Social Value: Community design review

04.05.26

Sarah Eastham

We believe in working with residents to shape their neighbourhoods, but we also recognise a fundamental tension: people often arrive with the understandable sense that decisions have already been made for them, rather than with them. So how do we carry designs forward with the communities we serve? We have five principles.

Trust and transparency

In most cases, a site capacity study - or several over time - has already established the broad viability of a site before any public conversation begins. It is better to be honest about this than to obscure it. Transparency at this stage builds trust: has retrofit been considered, has infill been tested, why is demolition proposed, who are the new homes for, and what will this mean for existing residents?

Early engagement

Once the fundamentals are established, the process opens into a shared phase of learning. This is where local knowledge, lived experience and priorities are gathered. Engagement should have a clear narrative arc with defined milestones – steer clear of open-ended consultation without direction or closure.

Structured iteration

Design and engagement must run in parallel. We share early thinking, review it together, refine, and repeat. This is not a retrospective “presentation of design” but an active loop where feedback genuinely informs outcomes.

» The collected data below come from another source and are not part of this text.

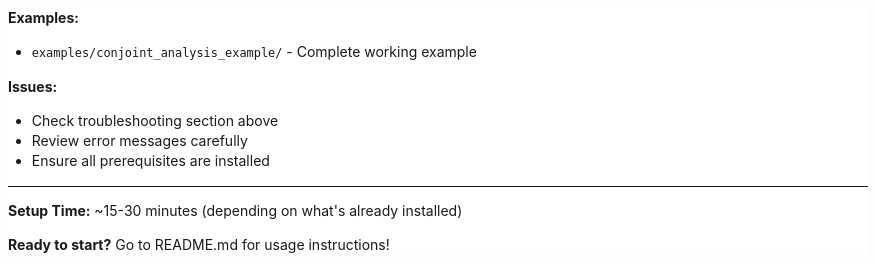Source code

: **Examples:**
- `examples/conjoint_analysis_example/` - Complete working example

**Issues:**
- Check troubleshooting section above
- Review error messages carefully
- Ensure all prerequisites are installed

---

**Setup Time:** ~15-30 minutes (depending on what's already installed)

**Ready to start?** Go to README.md for usage instructions!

Clarity and accountability

Crucially, we must be explicit about what has changed and why, and equally what has not changed and why not. In doing so, we mediate between competing priorities, advocate for quieter voices, and help make trade-offs legible.

Responsive practice

This process should remain agile, actively seeking out perspectives that are missing and going to those voices directly.

Done well, this leads to better places: communities feel they have genuinely influenced their neighbourhoods, and projects benefit from the insight of those with local experience and tacit knowledge.